INDIANAPOLIS – United States Attorney Josh J. Minkler announced today that Annie Fields, 54, Lebanon, Indiana, was sentenced in federal court, by U.S. District Judge Tanya Walton Pratt, to 21 months in federal prison, after being charged by information and pleading guilty to charges of wire fraud.
"Fields abused her position with M&M, took advantage of her elderly employers, and violated their trust," said Minkler. "The U.S. Attorney’s Office is committed to prosecuting those individuals who perpetrate elder fraud schemes against vulnerable and elderly victims."
Annie Fields was employed by M&M, Inc., (M&M), an automotive services business located in Zionsville, Boone County, Indiana. Fields’ duties included bookkeeping and clerical responsibilities. The owners of M&M are elderly and were vulnerable to being victimized and exploited, by people like fields. They hired Fields for her experience in accounting and they entrusted Fields to manage M&M’s books. Fields had access to M&M’s business account and business MasterCard. Fields was not authorized to use the checking account or credit card account for personal reasons.

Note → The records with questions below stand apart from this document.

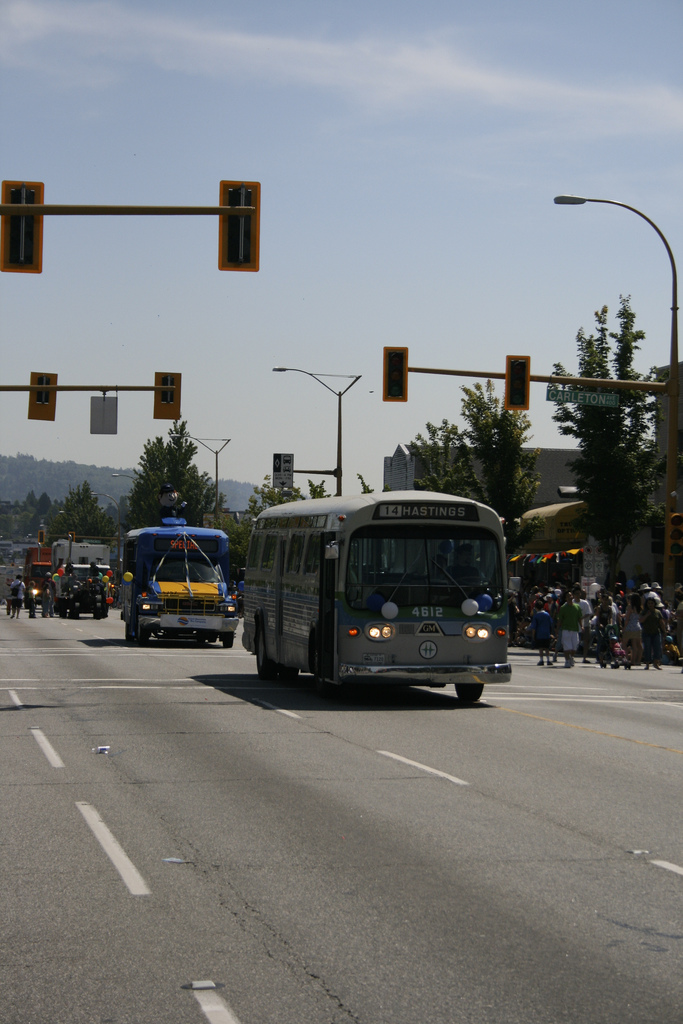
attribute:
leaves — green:
[602, 427, 629, 479]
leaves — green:
[420, 419, 443, 447]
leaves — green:
[459, 382, 486, 408]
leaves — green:
[522, 445, 539, 476]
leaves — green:
[170, 414, 196, 452]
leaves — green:
[143, 434, 167, 462]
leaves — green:
[130, 466, 157, 494]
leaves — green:
[199, 471, 230, 510]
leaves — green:
[170, 414, 192, 446]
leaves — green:
[141, 437, 170, 458]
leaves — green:
[198, 474, 224, 503]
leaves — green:
[125, 485, 161, 512]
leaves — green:
[40, 507, 64, 529]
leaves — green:
[64, 479, 95, 500]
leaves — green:
[83, 491, 104, 512]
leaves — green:
[94, 516, 118, 534]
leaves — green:
[143, 435, 171, 454]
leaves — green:
[186, 458, 203, 484]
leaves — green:
[163, 414, 192, 447]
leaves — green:
[189, 463, 213, 490]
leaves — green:
[145, 435, 174, 468]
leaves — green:
[126, 491, 148, 519]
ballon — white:
[381, 601, 400, 620]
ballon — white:
[459, 597, 480, 616]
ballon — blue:
[479, 592, 496, 611]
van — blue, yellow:
[122, 479, 236, 649]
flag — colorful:
[510, 550, 524, 564]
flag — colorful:
[525, 553, 536, 566]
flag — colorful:
[542, 551, 554, 564]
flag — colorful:
[564, 545, 583, 557]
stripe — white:
[54, 758, 205, 926]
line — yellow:
[479, 701, 662, 748]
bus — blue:
[117, 516, 241, 643]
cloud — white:
[1, 320, 661, 491]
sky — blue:
[1, 2, 662, 495]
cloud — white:
[1, 2, 659, 163]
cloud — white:
[2, 290, 661, 492]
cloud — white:
[2, 2, 662, 187]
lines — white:
[9, 683, 233, 1022]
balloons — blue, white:
[458, 587, 496, 618]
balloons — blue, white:
[365, 590, 401, 624]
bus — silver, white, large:
[235, 480, 515, 709]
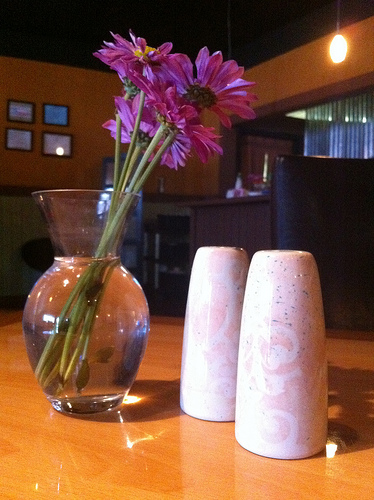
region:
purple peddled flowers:
[96, 23, 264, 178]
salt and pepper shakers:
[177, 235, 340, 472]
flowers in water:
[20, 24, 259, 418]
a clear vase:
[20, 171, 159, 424]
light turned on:
[322, 20, 364, 90]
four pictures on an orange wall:
[0, 86, 83, 175]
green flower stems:
[91, 116, 173, 372]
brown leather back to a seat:
[255, 116, 373, 331]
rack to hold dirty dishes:
[138, 203, 202, 306]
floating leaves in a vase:
[73, 331, 126, 405]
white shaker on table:
[248, 237, 353, 411]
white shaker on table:
[166, 245, 262, 378]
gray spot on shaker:
[266, 287, 314, 339]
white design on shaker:
[259, 321, 299, 373]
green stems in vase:
[66, 226, 135, 320]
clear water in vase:
[87, 266, 128, 380]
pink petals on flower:
[117, 110, 235, 148]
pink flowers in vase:
[93, 84, 248, 164]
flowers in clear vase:
[33, 162, 159, 254]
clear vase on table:
[44, 249, 173, 478]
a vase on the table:
[2, 139, 154, 441]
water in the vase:
[3, 232, 170, 424]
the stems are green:
[41, 154, 169, 383]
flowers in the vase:
[17, 8, 259, 310]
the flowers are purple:
[65, 10, 260, 186]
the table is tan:
[34, 419, 212, 492]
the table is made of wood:
[28, 412, 212, 492]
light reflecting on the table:
[92, 378, 166, 476]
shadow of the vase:
[96, 360, 184, 435]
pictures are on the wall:
[1, 82, 89, 178]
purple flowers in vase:
[36, 14, 263, 267]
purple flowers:
[90, 21, 263, 174]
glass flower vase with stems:
[17, 174, 159, 426]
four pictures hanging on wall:
[1, 92, 78, 167]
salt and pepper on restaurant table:
[171, 235, 364, 498]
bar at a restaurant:
[167, 151, 358, 244]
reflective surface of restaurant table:
[9, 414, 194, 496]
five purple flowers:
[86, 22, 243, 192]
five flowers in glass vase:
[29, 30, 263, 266]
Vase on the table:
[17, 171, 146, 420]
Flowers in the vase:
[90, 39, 242, 268]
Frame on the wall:
[36, 95, 71, 129]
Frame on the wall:
[3, 94, 37, 126]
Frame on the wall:
[33, 128, 78, 164]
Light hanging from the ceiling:
[324, 0, 358, 74]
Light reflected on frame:
[46, 147, 70, 159]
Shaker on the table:
[233, 247, 344, 461]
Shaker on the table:
[177, 240, 251, 432]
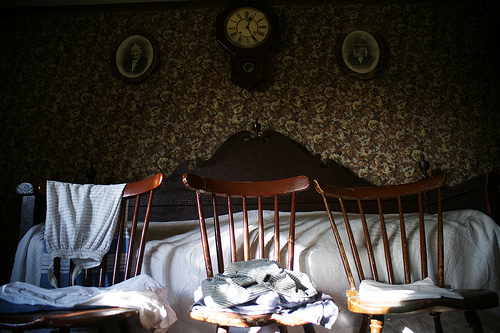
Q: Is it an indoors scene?
A: Yes, it is indoors.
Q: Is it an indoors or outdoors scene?
A: It is indoors.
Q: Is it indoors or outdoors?
A: It is indoors.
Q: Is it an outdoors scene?
A: No, it is indoors.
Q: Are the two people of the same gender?
A: No, they are both male and female.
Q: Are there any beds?
A: Yes, there is a bed.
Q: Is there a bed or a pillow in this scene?
A: Yes, there is a bed.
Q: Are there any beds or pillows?
A: Yes, there is a bed.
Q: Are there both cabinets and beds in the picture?
A: No, there is a bed but no cabinets.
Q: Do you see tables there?
A: No, there are no tables.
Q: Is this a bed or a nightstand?
A: This is a bed.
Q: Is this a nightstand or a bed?
A: This is a bed.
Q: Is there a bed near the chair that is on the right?
A: Yes, there is a bed near the chair.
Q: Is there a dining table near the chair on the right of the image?
A: No, there is a bed near the chair.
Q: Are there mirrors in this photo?
A: No, there are no mirrors.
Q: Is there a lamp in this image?
A: No, there are no lamps.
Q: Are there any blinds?
A: No, there are no blinds.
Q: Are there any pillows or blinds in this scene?
A: No, there are no blinds or pillows.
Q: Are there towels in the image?
A: Yes, there is a towel.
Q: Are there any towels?
A: Yes, there is a towel.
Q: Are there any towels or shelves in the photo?
A: Yes, there is a towel.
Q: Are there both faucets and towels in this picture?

On several occasions, between September 2012 and December 2014, Fields wrote unauthorized checks payable to herself, or to her creditors on the M&M bank account. In creating the fraudulent checks, Fields also prepared a false copy of these checks, which contained a different payee, and appeared to be an authorized business payee for M&M. Fields made the false copies available to M&M officials.

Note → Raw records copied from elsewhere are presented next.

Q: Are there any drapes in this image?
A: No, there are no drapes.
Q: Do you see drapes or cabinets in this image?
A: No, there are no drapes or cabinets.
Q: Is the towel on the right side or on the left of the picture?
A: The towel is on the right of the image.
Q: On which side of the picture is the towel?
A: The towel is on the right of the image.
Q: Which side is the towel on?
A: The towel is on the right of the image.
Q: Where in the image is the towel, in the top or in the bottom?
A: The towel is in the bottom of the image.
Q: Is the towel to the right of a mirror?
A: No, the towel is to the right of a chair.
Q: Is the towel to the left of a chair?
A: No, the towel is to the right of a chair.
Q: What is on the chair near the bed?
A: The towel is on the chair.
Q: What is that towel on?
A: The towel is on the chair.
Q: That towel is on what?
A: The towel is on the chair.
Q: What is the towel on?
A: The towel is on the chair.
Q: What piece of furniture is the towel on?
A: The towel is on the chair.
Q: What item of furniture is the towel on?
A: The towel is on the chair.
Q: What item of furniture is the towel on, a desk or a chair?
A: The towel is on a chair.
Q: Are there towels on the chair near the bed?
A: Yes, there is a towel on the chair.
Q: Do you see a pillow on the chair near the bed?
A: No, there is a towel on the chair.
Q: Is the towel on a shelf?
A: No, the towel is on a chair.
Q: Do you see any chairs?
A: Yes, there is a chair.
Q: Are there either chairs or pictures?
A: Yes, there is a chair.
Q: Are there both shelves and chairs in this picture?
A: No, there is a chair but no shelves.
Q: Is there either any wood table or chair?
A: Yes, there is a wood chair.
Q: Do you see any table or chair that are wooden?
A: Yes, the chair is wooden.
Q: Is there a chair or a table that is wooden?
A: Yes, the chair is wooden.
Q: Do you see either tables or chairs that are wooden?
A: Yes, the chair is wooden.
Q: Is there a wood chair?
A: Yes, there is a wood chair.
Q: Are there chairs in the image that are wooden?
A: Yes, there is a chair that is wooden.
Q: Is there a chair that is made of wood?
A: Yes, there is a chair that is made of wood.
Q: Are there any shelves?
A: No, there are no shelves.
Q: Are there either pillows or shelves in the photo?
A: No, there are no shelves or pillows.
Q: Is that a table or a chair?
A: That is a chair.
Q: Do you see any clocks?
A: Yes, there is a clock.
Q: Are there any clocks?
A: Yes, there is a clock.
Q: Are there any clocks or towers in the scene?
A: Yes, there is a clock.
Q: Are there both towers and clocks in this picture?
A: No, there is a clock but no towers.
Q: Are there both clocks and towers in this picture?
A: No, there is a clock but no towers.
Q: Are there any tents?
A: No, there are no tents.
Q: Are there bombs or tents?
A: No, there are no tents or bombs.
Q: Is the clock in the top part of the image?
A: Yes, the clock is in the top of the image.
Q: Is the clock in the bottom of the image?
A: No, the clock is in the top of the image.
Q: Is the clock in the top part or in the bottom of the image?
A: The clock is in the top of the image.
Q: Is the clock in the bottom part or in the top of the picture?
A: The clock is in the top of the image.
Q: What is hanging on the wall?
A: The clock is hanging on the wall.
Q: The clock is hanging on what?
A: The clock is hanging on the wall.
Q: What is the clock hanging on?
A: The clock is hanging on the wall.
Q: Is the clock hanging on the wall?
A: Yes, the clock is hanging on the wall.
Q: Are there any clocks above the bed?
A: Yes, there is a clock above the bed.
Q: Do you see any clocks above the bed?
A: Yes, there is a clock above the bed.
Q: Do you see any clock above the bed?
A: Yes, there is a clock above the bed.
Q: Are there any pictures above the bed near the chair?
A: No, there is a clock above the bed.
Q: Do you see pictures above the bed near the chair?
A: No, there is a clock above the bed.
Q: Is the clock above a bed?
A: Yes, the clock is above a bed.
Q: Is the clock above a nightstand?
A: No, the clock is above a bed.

Between October 9, 2012 and July 3, 2014, Fields, on many occasions, used the M&M credit card account for unauthorized personal expenses. In order to hide these transactions from M&M officials, Fields prepared altered credit card statements, which omitted her unauthorized transactions, and made only these false versions of the statements available to M&M officials. Fields’ fraudulent schemes resulted in a loss of $36,895 to M&M.

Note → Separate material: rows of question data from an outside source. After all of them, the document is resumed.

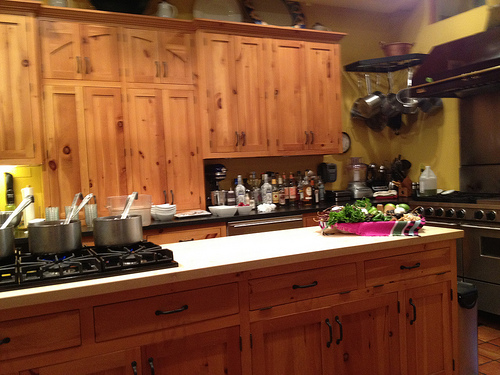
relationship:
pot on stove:
[24, 217, 84, 254] [0, 238, 177, 290]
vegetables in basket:
[320, 198, 410, 221] [328, 218, 425, 232]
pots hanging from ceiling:
[349, 87, 437, 127] [345, 40, 437, 76]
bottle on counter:
[236, 173, 248, 208] [210, 191, 395, 218]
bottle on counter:
[258, 170, 271, 207] [210, 191, 395, 218]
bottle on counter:
[270, 176, 278, 206] [210, 191, 395, 218]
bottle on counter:
[299, 170, 313, 202] [210, 191, 395, 218]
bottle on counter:
[286, 169, 296, 200] [210, 191, 395, 218]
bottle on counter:
[280, 172, 290, 206] [210, 191, 395, 218]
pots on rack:
[349, 87, 436, 135] [342, 40, 435, 87]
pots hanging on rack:
[349, 87, 436, 135] [343, 36, 435, 83]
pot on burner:
[24, 218, 85, 254] [21, 180, 173, 276]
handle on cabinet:
[154, 300, 189, 318] [113, 246, 425, 353]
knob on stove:
[455, 206, 466, 219] [396, 185, 497, 321]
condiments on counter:
[226, 172, 306, 201] [202, 186, 331, 259]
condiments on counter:
[227, 172, 326, 205] [222, 204, 312, 230]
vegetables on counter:
[320, 197, 422, 229] [297, 228, 427, 276]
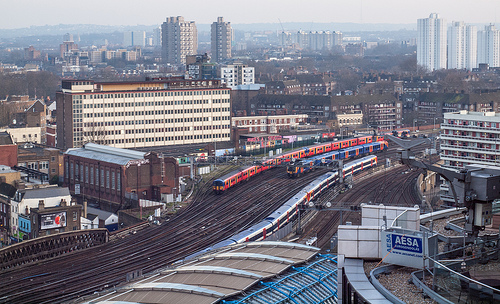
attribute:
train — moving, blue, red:
[293, 141, 390, 175]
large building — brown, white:
[55, 78, 232, 143]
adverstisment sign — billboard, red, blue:
[39, 211, 67, 231]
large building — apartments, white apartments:
[440, 110, 500, 169]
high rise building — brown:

This case was investigated by the Federal Bureau of Investigation.
"When the elderly are defrauded, this can cause a significant financial hardship and these losses can be devastating to them," said Acting Special Agent in Charge Alex Middleton, FBI Indianapolis. "Today’s sentence sends a clear message – the FBI will hold perpetrators of elder fraud schemes accountable and ensure our elderly citizens receive the protection they deserve."
According to Assistant U.S. Attorney James M. Warden, who prosecuted this case for the government, Fields will serve two years’ supervised release following her prison sentence. Fields will pay full restitution to the victims in the amount of $36,895.00, as ordered by the court.
In October 2017, United States Attorney Josh J. Minkler announced a Strategic Plan designed to shape and strengthen the District’s response to its most significant public safety challenges. This prosecution demonstrates the Office’s firm commitment to prosecuting those individuals who engage in complex and sophisticated fraud schemes, particularly those that exploit vulnerable victims, and abuse positions of trust. See United States Attorney’s Office, Southern District of Indiana Strategic Plan 5.1.